Händler werden die Entwicklungen rund um die US-Iran-Gespräche genau beobachten. Jegliche Fortschritte in den Verhandlungen könnten die Ölströme durch die Straße von Hormus wiederherstellen, die ein Fünftel des weltweiten Angebotsflusses ausmacht. Dies könnte den WTI-Preis wiederum nach unten ziehen. Andererseits könnten Anzeichen einer Eskalation der Spannungen im Nahen Osten kurzfristig Ängste vor einer Unterbrechung der Ölversorgung schüren und das schwarze Gold antreiben. 

Der wöchentliche Rohölbericht des American Petroleum Institute (API) wird am Dienstag veröffentlicht. Ein größer als erwarteter Rückgang der Rohölbestände deutet auf eine stärkere Nachfrage hin und könnte den WTI-Preis anheben, während ein größerer Aufbau als geschätzt auf eine schwächere Nachfrage oder ein Überangebot hinweist, was den WTI-Preis belasten könnte.

WTI Öl - Häufig gestellte Fragen (FAQ)

WTI-Öl, kurz für West Texas Intermediate, ist eine der wichtigsten Rohölsorten, die auf dem globalen Markt gehandelt werden. Es wird wegen seiner leichten und süßen Qualität geschätzt und dient als wichtiger Referenzpreis auf den Energiemärkten.

Wie bei allen Vermögenswerten sind Angebot und Nachfrage die Haupttreiber des WTI-Ölpreises. Globales Wachstum kann die Nachfrage nach Öl erhöhen, während eine schwache Weltwirtschaft die Nachfrage dämpft. Politische Instabilität, Kriege und Sanktionen können das Angebot beeinträchtigen und die Preise beeinflussen. Die Entscheidungen der OPEC, einer Gruppe führender ölproduzierender Länder, spielen ebenfalls eine Schlüsselrolle. Da Öl überwiegend in US-Dollar gehandelt wird, beeinflusst auch der Wert des US-Dollars den WTI-Preis.
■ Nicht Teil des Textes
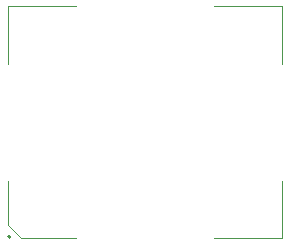
<source format=gbr>
G04 #@! TF.GenerationSoftware,KiCad,Pcbnew,8.0.4*
G04 #@! TF.CreationDate,2025-09-28T15:06:51-07:00*
G04 #@! TF.ProjectId,GMAX3412_breakout,474d4158-3334-4313-925f-627265616b6f,rev?*
G04 #@! TF.SameCoordinates,Original*
G04 #@! TF.FileFunction,Legend,Bot*
G04 #@! TF.FilePolarity,Positive*
%FSLAX46Y46*%
G04 Gerber Fmt 4.6, Leading zero omitted, Abs format (unit mm)*
G04 Created by KiCad (PCBNEW 8.0.4) date 2025-09-28 15:06:51*
%MOMM*%
%LPD*%
G01*
G04 APERTURE LIST*
%ADD10C,0.120000*%
%ADD11C,0.200000*%
G04 APERTURE END LIST*
D10*
G04 #@! TO.C,U1*
X7880000Y-9680000D02*
X13630000Y-9680000D01*
X7880000Y-14530000D02*
X7880000Y-9680000D01*
X7880000Y-24470000D02*
X7880000Y-28200000D01*
X7880000Y-28200000D02*
X9000000Y-29320000D01*
X9000000Y-29320000D02*
X13630000Y-29320000D01*
X31120000Y-9680000D02*
X25370000Y-9680000D01*
X31120000Y-14530000D02*
X31120000Y-9680000D01*
X31120000Y-24470000D02*
X31120000Y-29320000D01*
X31120000Y-29320000D02*
X25370000Y-29320000D01*
D11*
X8100000Y-29200000D02*
G75*
G02*
X7900000Y-29200000I-100000J0D01*
G01*
X7900000Y-29200000D02*
G75*
G02*
X8100000Y-29200000I100000J0D01*
G01*
G04 #@! TD*
M02*

</source>
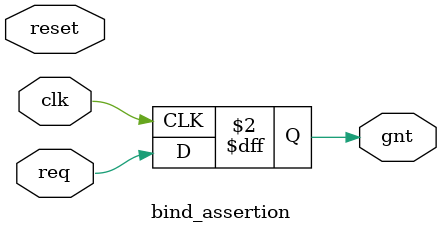
<source format=sv>
module bind_assertion(
  input wire clk,req,reset, 
  output reg gnt);
//=================================================
// Actual DUT RTL
//=================================================
always @ (posedge clk)
  gnt <= req;

endmodule

</source>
Die wöchentlichen Berichte des American Petroleum Institute (API) und der Energy Information Agency (EIA) über die Rohölbestände beeinflussen den Preis von WTI-Öl. Ein Rückgang der Bestände signalisiert eine steigende Nachfrage, was den Preis nach oben treibt, während ein Anstieg der Bestände auf ein Überangebot hindeutet und die Preise senkt. Die EIA-Daten gelten als zuverlässiger, da sie von der US-Regierung stammen.

Die OPEC (Organisation erdölexportierender Länder) ist eine Gruppe von 12 erdölproduzierenden Ländern, die zweimal jährlich gemeinsam über die Förderquoten der Mitgliedsländer entscheiden. Ihre Entscheidungen wirken sich häufig auf die Preise für WTI Öl aus. Beschließt die OPEC, die Förderquoten zu senken, kann dies das Angebot verknappen und die Ölpreise in die Höhe treiben. Erhöht die OPEC die Produktion, hat dies den gegenteiligen Effekt. Die OPEC+ bezieht sich auf eine erweiterte Gruppe von zehn zusätzlichen Nicht-OPEC-Mitgliedern, von denen Russland das bekannteste ist.